Rede zum Dringlichkeitsantrag der Verwaltung
Befristete Aufhebung der Haushaltssperre Kein Kind ohne Mahlzeit
zum Kreistag am 4.2.2011
Kerstin Mock-Hofeditz
Anrede,
wir danken der Verwaltung für diesen Dringlichkeitsantrag, der inhaltlich dem entspricht, was wir im Dezember mit der Haushaltssperre an diesem Punkt beabsichtigt hatten und was wir alle geahnt haben:
das so genannte „Bildungspaket“ der Sozialministerin von der Leyen hat den Bundesrat nicht passieren können, im Vermittlungsausschuss wird nun nachgebessert.
Die Verhandlungen, die im Vermittlungsausschuss jetzt über Essenszuschüsse, Zuschüsse für Nachhilfe, Hausaufgabenbetreuung, den Beitrag für den Sportverein und die Musikschule geführt werden, sind sinnvoll und richtig, aber auch beschämend für so ein reiches Land wie das unsere.
Auch wenn wir uns mehr und mehr daran gewöhnen, dass es hier bei uns Tafeln gibt, in denen bedürftige Menschen kostenlos mit Lebensmitteln versorgt werden und dass es eine Initiative geben muss, damit alle Kinder eine warme Mahlzeit erhalten – beides Maßnahmen, die man vor 10 Jahren noch für unnötig und übertrieben gehalten hätte, man hätte sie in der Nachkriegszeit oder einem Schwellenland vermutet – diese Armut ist für unsere Gesellschaft beschämend.

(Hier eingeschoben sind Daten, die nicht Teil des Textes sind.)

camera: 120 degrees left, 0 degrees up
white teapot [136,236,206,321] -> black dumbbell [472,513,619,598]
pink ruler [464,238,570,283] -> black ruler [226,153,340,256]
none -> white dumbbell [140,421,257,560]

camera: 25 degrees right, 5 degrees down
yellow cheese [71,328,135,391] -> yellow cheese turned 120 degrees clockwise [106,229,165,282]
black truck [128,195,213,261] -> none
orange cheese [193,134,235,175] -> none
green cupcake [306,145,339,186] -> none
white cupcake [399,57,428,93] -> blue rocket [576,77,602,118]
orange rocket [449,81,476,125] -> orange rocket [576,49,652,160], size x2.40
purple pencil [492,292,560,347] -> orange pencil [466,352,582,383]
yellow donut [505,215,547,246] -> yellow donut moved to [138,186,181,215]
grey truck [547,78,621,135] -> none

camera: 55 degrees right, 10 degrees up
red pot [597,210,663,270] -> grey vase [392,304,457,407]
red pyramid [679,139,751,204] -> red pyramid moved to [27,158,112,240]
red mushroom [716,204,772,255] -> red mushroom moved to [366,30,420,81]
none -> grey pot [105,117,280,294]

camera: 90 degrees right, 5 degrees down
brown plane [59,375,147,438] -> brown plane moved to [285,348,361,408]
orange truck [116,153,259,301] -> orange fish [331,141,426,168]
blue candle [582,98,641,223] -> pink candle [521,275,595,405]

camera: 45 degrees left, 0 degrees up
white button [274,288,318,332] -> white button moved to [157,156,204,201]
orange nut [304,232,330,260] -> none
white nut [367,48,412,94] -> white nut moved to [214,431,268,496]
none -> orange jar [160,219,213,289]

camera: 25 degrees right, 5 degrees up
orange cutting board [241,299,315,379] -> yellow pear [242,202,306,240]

Es muss zentrale Aufgabe von Politik sein, Armut zu bekämpfen und allen Menschen gleiche Teilhabechancen zu ermöglichen. Es ist deshalb umso erschreckender, dass die Bundesrepublik im Vergleich der OECD-Staaten sehr schlecht abschneidet. Gerade in Bereichen wie Zugang zur Bildung oder Kinderarmut ist Deutschland auf einem der hintersten Plätze wieder zu finden. Die geringste Kinderarmut und den besten Zugang zu Bildung gibt es laut Statistik in Dänemark, Schweden und Norwegen.
In Deutschland leidet jedes neunte Kind unter Armut, in Schleswig-Holstein jedes siebte, in Städten wie Kiel jedes dritte. Und in einigen Stadtteilen sogar über 50 Prozent. In Dänemark leben hingegen nur 2,7 Prozent aller Kinder in Armut. Das sollte uns allen zu denken geben.
Die Schere zwischen Arm und Reich klafft in unserer Gesellschaft immer weiter auseinander. Laut Studie des Deutschen Instituts für Wirtschaftsforschung gibt es immer mehr Menschen, die zur Gruppe der Armen gehören, zusätzlich besitzen die Armen in dieser Gesellschaft immer weniger. Währenddessen steigt auch die Gruppe der Wohlhabenden.
Ich schäme mich, weil wir es immer noch nicht schaffen, Menschen, die 40 Stunden und mehr in der Woche und mehr arbeiten, einen Lohn zu bezahlen, von dem sie und ihre Familien in Würde leben können. Alleinerziehende Mütter und Väter haben oft gar nicht den Hauch einer Chance, ihren Lebensunterhalt und den ihrer Kinder zu verdienen, weil die Bedingungen auf dem Arbeitsmarkt einerseits und in der Kinderbetreuung andererseits so gestaltet sind, das beides nicht unter einen Hut zu bekommen ist.
Ich bin überzeugt, wir wären als Gesellschaft ein ganzes Stück weiter, gäbe es wenigstens einen flächendeckenden Mindestlohn oder viel besser noch ein ausreichendes bedingungsloses Grundeinkommen. Wäre dies der Fall, müssten wir hier nicht darüber beraten, woher welche Euros und welche 50 Cent für ein warmes Mittagessen kommen.
Natürlich stimmt unsere Fraktion dem Dringlichkeitsantrag der Verwaltung und dem Änderungsantrag der SPD zu.